#### GOAL OF THE EXERCISE
Can you retype the lines of the data from the line containing "order: Caryophyllales" through the last line, keeping both of those lines and reproducing each one character for character?

#### DATASET ROWS
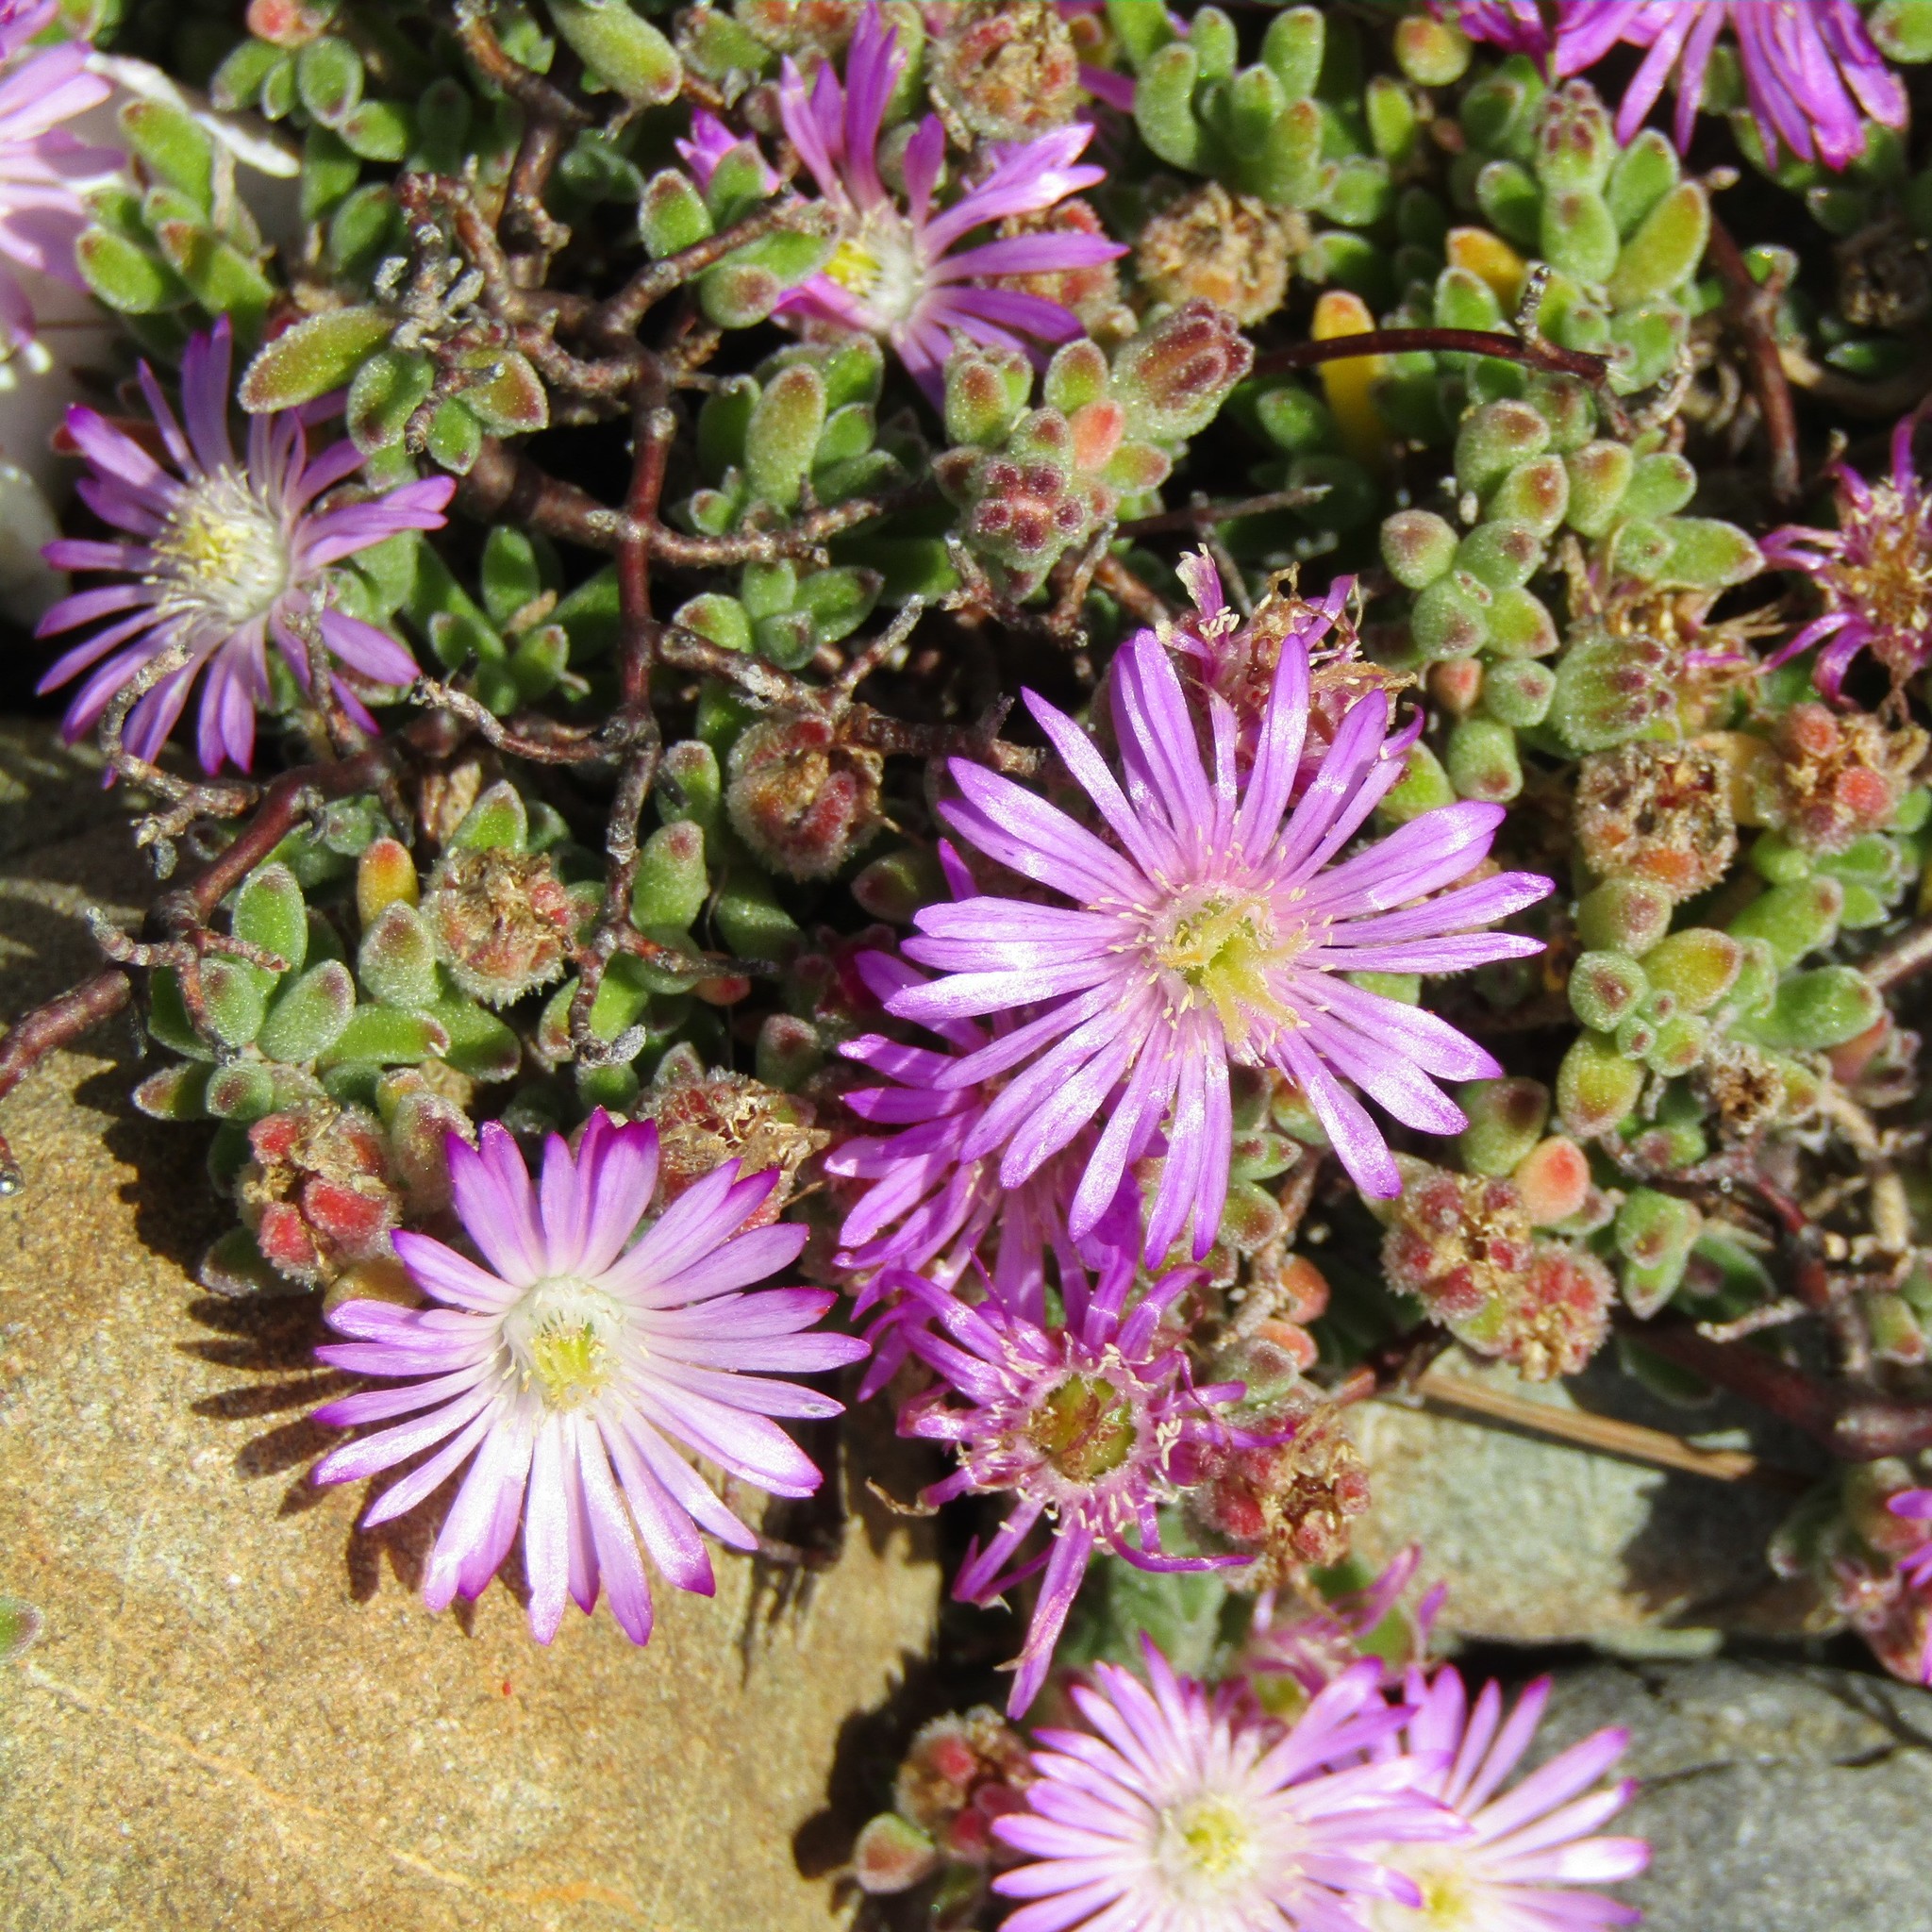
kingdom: Plantae
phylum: Tracheophyta
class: Magnoliopsida
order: Caryophyllales
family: Aizoaceae
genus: Drosanthemum
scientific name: Drosanthemum floribundum
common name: Pale dewplant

#### OUTPUT
order: Caryophyllales
family: Aizoaceae
genus: Drosanthemum
scientific name: Drosanthemum floribundum
common name: Pale dewplant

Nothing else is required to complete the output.